- **Exercise goal**: Reproduce the text of each of the following items verbatim, omitting the pictures.

========================

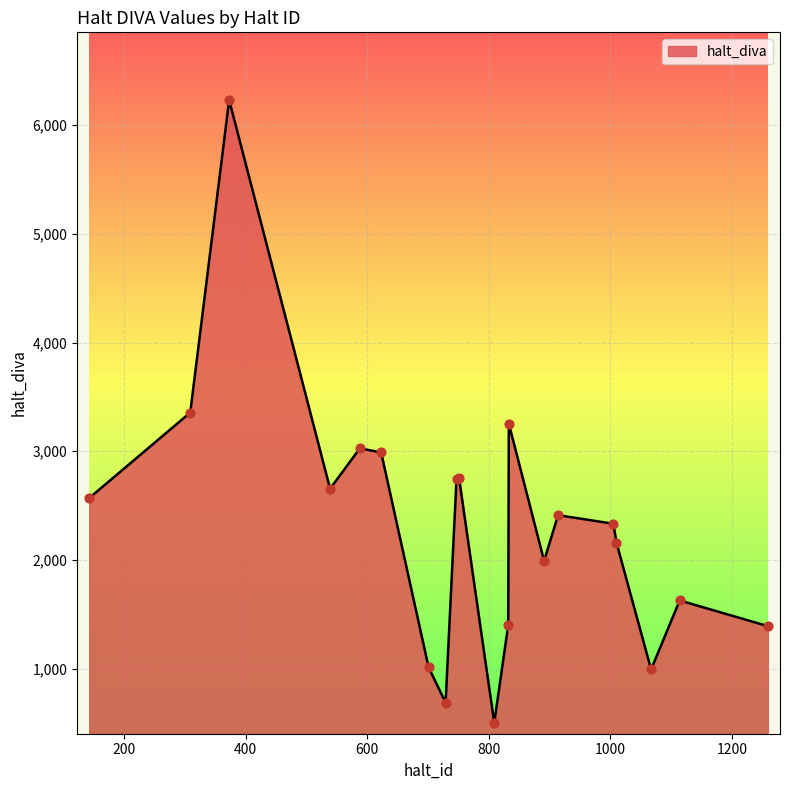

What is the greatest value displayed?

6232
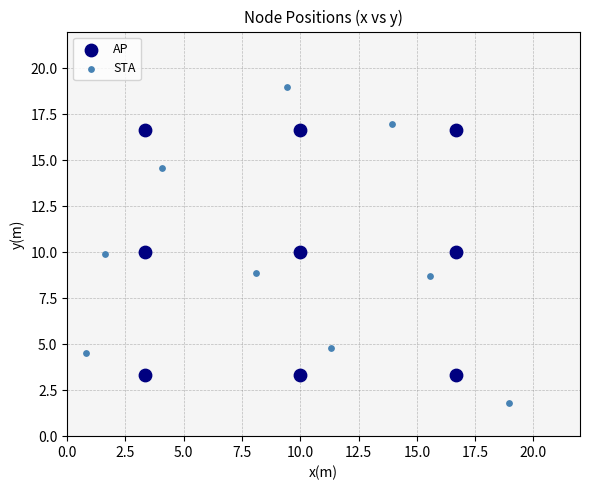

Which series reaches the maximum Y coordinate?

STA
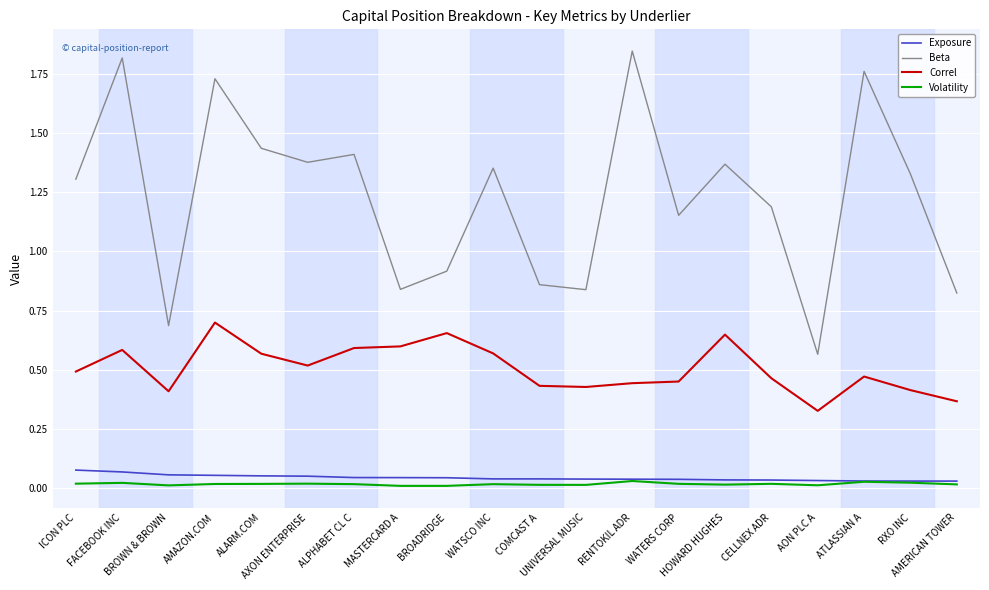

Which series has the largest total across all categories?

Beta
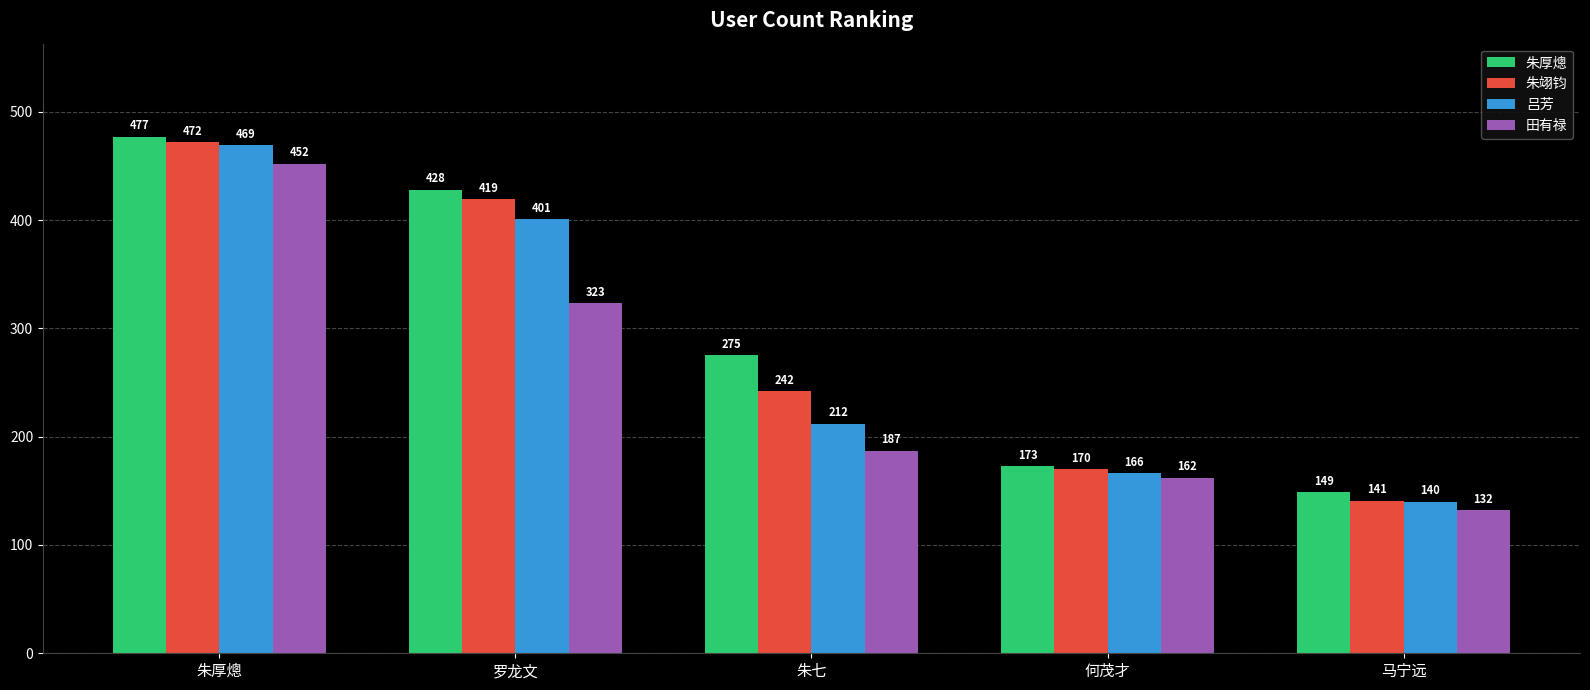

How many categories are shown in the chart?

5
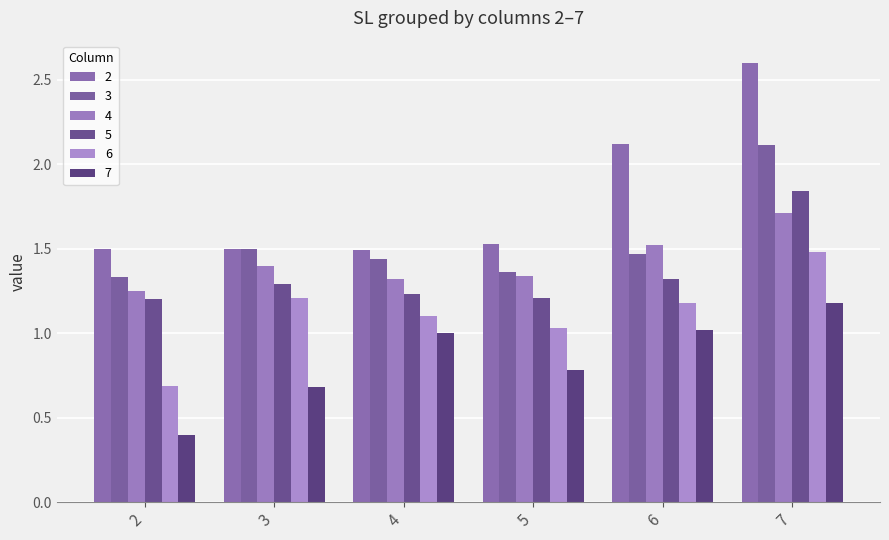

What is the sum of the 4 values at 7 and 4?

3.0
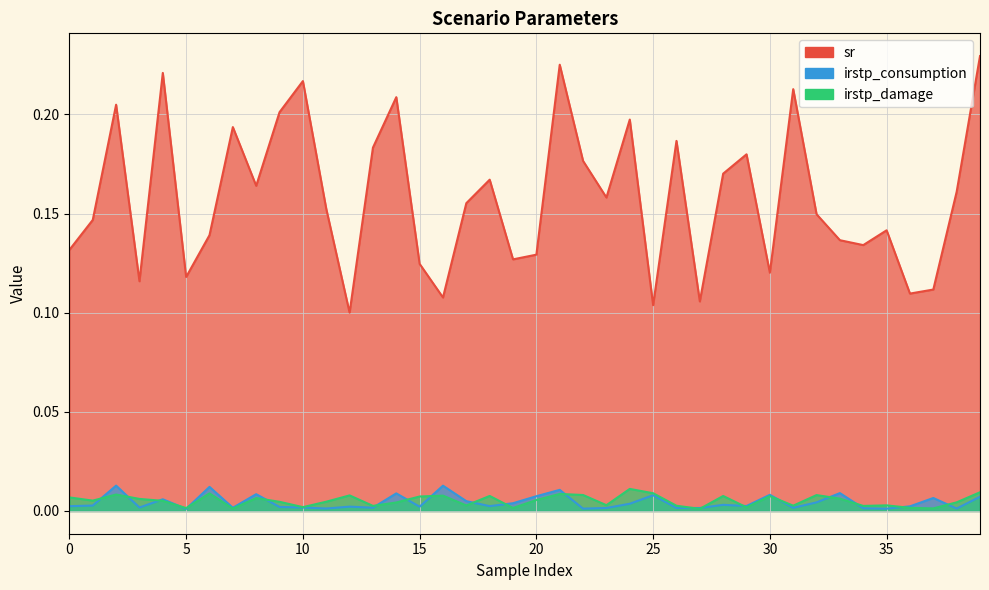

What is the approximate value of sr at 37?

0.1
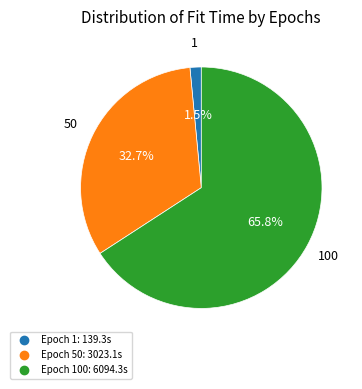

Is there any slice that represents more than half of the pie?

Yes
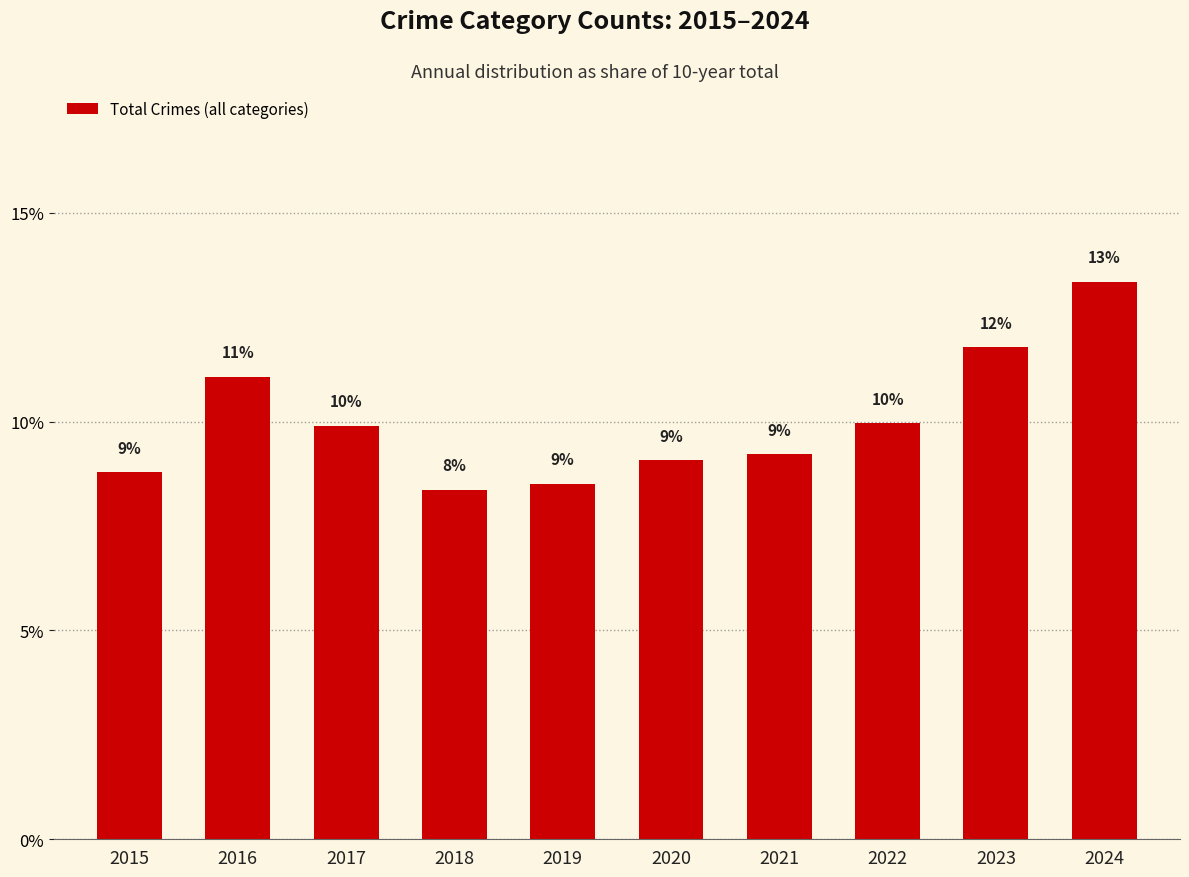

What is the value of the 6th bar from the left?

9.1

========================

- **Output of the task**:
What is the greatest value displayed?

6232

Which series reaches the maximum Y coordinate?

STA

Which series has the largest total across all categories?

Beta

How many categories are shown in the chart?

5

What is the sum of the 4 values at 7 and 4?

3.0

What is the approximate value of sr at 37?

0.1

Is there any slice that represents more than half of the pie?

Yes

What is the value of the 6th bar from the left?

9.1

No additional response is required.